• Exercise instructions
Copy out everything from the line containing "Is it true that Age 2 is 19% of the pie?" down to the end of the items below, leaving out the pictures.

• Dataset extract
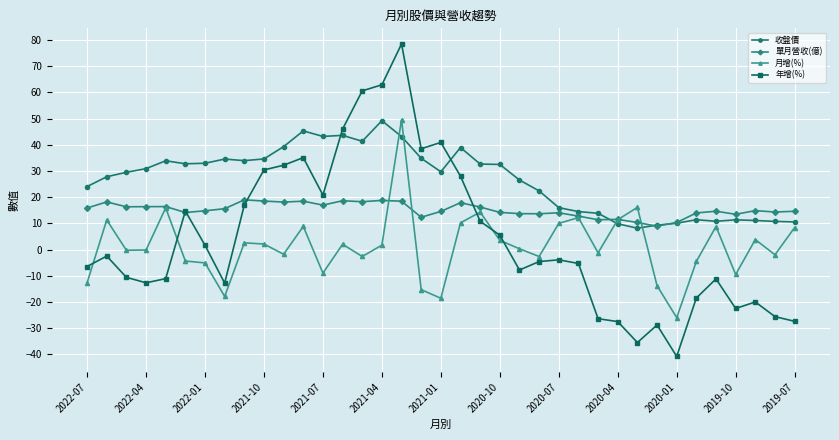

True or false: 年增(%) has more than 2 interior local peaks.

True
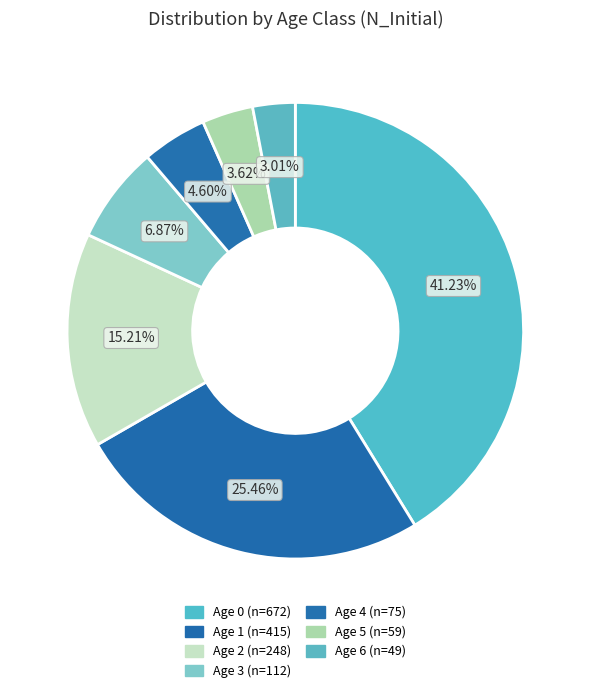

Is it true that Age 2 is 19% of the pie?

False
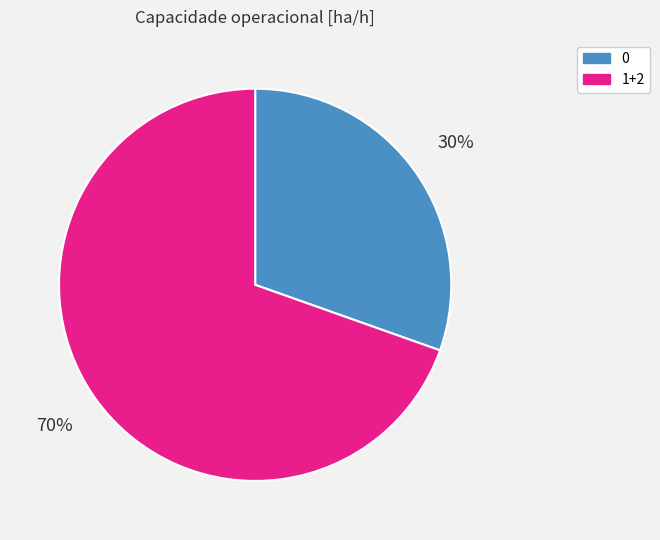

Is the sum of 1+2 and 0 greater than half?

Yes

• Reply to the exercise
Is it true that Age 2 is 19% of the pie?

False

Is the sum of 1+2 and 0 greater than half?

Yes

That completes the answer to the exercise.